3.10.2011

bir zamanlar anadolu'da


Bozkırın sıkıcılığı, taşranın sıkıcılığı öyle bir basıyor ki izlerken üstüme "ya o hayatı ben yaşıyor olsaydım" diye düşünüyorum. Daha da kasılıyorum. İçinde olduğum yolu seçmesem belki ben de benzer şeyler yaşıyor olacaktım. Ölümün olduğu yerde daha ciddi ne olabilir ki diyor ya hani "kaybedenler"; evet yok. Film bitiyor ve feci derecede içmek istiyorum. Üzerinden 24 saat geçmesi gerekiyor bunun için. Nitekim bu satırları Tuborg Gold eşliğinde yazıyorum.
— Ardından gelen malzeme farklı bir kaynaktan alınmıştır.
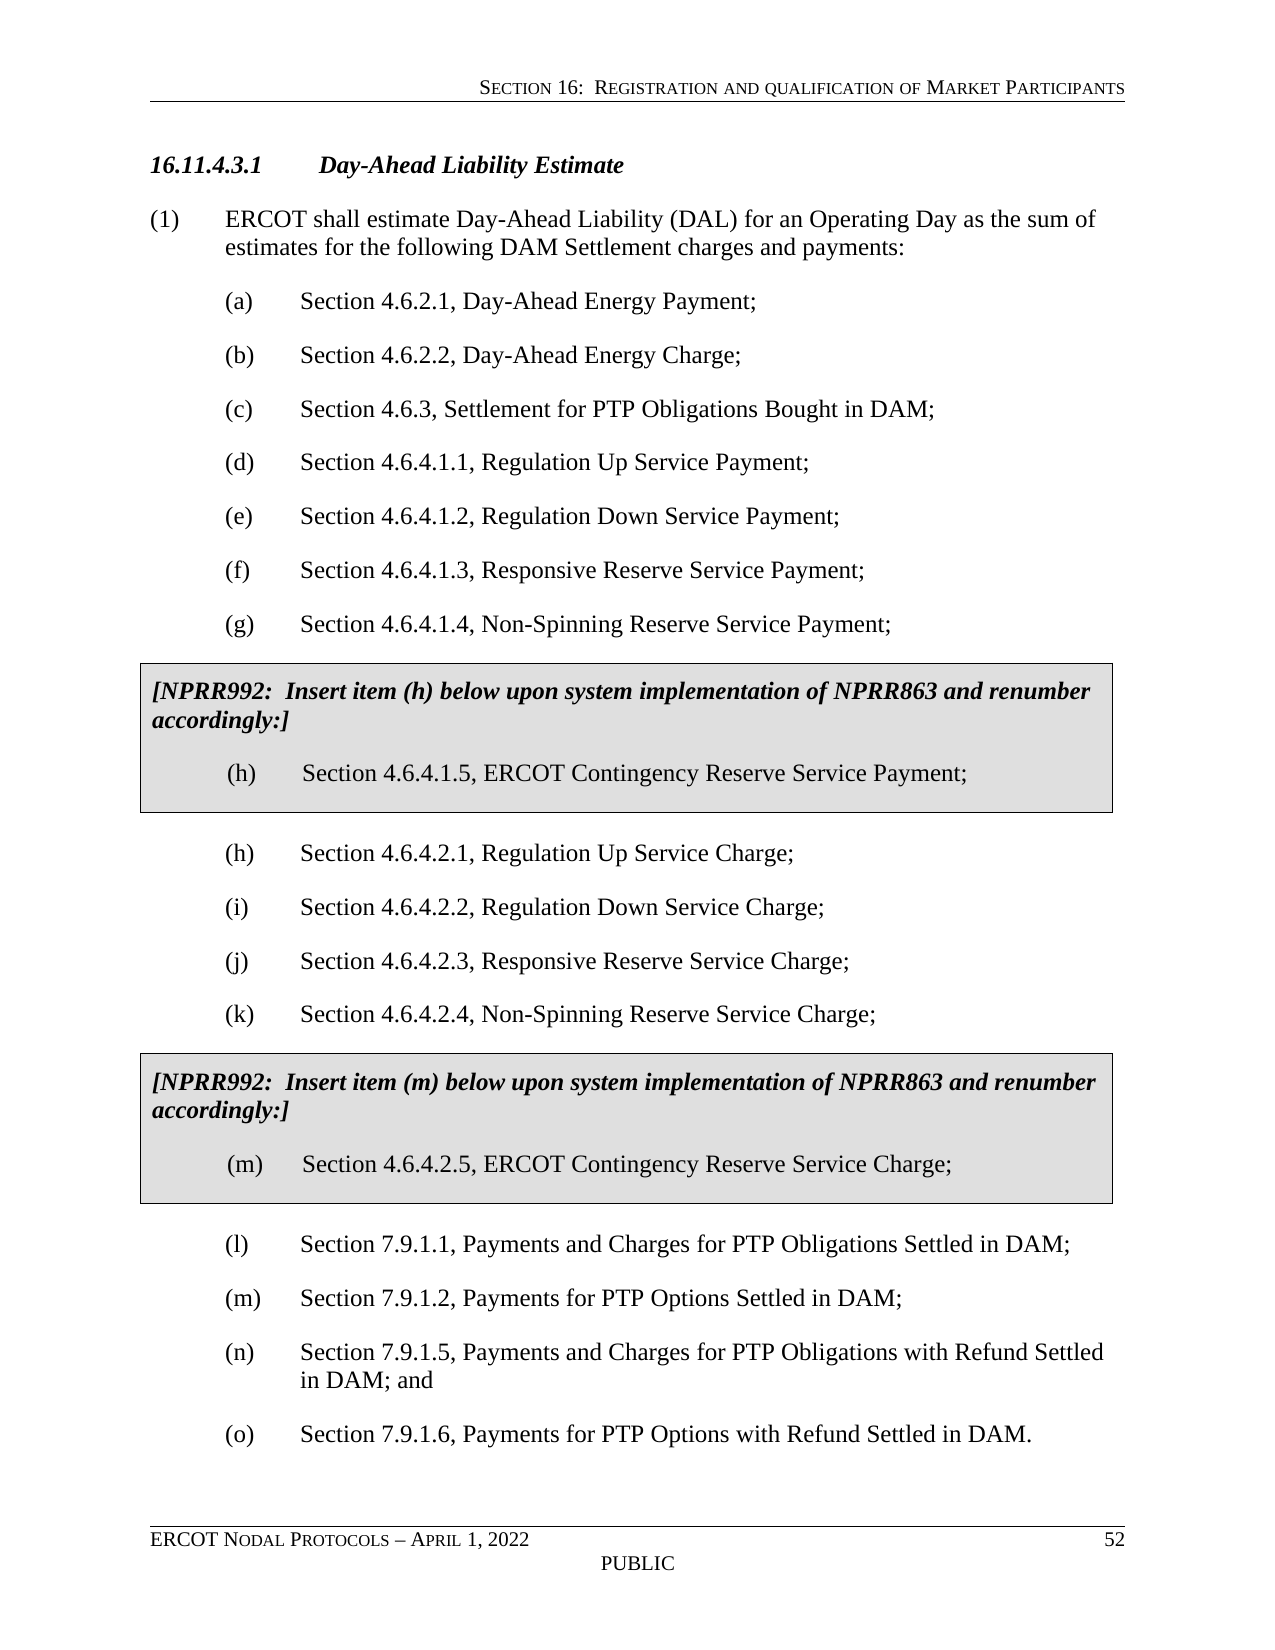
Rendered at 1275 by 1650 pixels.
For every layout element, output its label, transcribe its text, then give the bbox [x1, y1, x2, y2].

text (f) Section 4.6.4.1.3, Responsive Reserve Service Payment; [225, 555, 1125, 584]
text (h) Section 4.6.4.2.1, Regulation Up Service Charge; [225, 838, 1125, 867]
text (i) Section 4.6.4.2.2, Regulation Down Service Charge; [225, 892, 1125, 921]
table_header [NPRR992: Insert item (h) below upon system implementation of NPRR863 and renumber accordingly:] (h) Section 4.6.4.1.5, ERCOT Contingency Reserve Service Payment; [141, 664, 1112, 812]
text 16.11.4.3.1 Day-Ahead Liability Estimate [150, 150, 1125, 179]
text (d) Section 4.6.4.1.1, Regulation Up Service Payment; [225, 447, 1125, 476]
text (1) ERCOT shall estimate Day-Ahead Liability (DAL) for an Operating Day as the sum of estimates for the following DAM Settlement charges and payments: [150, 204, 1125, 261]
text (j) Section 4.6.4.2.3, Responsive Reserve Service Charge; [225, 946, 1125, 974]
table_header [NPRR992: Insert item (m) below upon system implementation of NPRR863 and renumber accordingly:] (m) Section 4.6.4.2.5, ERCOT Contingency Reserve Service Charge; [141, 1054, 1112, 1203]
text (k) Section 4.6.4.2.4, Non-Spinning Reserve Service Charge; [225, 999, 1125, 1028]
text (o) Section 7.9.1.6, Payments for PTP Options with Refund Settled in DAM. [225, 1419, 1125, 1448]
text (g) Section 4.6.4.1.4, Non-Spinning Reserve Service Payment; [225, 609, 1125, 637]
text (l) Section 7.9.1.1, Payments and Charges for PTP Obligations Settled in DAM; [225, 1229, 1125, 1258]
text (n) Section 7.9.1.5, Payments and Charges for PTP Obligations with Refund Settled in DAM; and [225, 1337, 1125, 1394]
text (c) Section 4.6.3, Settlement for PTP Obligations Bought in DAM; [225, 394, 1125, 422]
text (e) Section 4.6.4.1.2, Regulation Down Service Payment; [225, 501, 1125, 530]
text (m) Section 7.9.1.2, Payments for PTP Options Settled in DAM; [225, 1283, 1125, 1312]
text (b) Section 4.6.2.2, Day-Ahead Energy Charge; [225, 340, 1125, 369]
text (a) Section 4.6.2.1, Day-Ahead Energy Payment; [225, 286, 1125, 315]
Bir daha izlemek lazım...

2 yorum:

cgl dedi ki...

araba anahtarini sinemada dusurdugunu yerin 6 kat altindaki otoparkta farkedip filmin bir sonraki seansinda kendi koltuguna oturan kisiyi kaldirarak bulma telasidir bir zamanlar anadolu'da.

hirondelle dedi ki...

bazıları sıkılıyor filmden, telefonunu çıkartıp twittera giriyor. o esnada düşebiliyor anahtar, dikkat etmek lazım.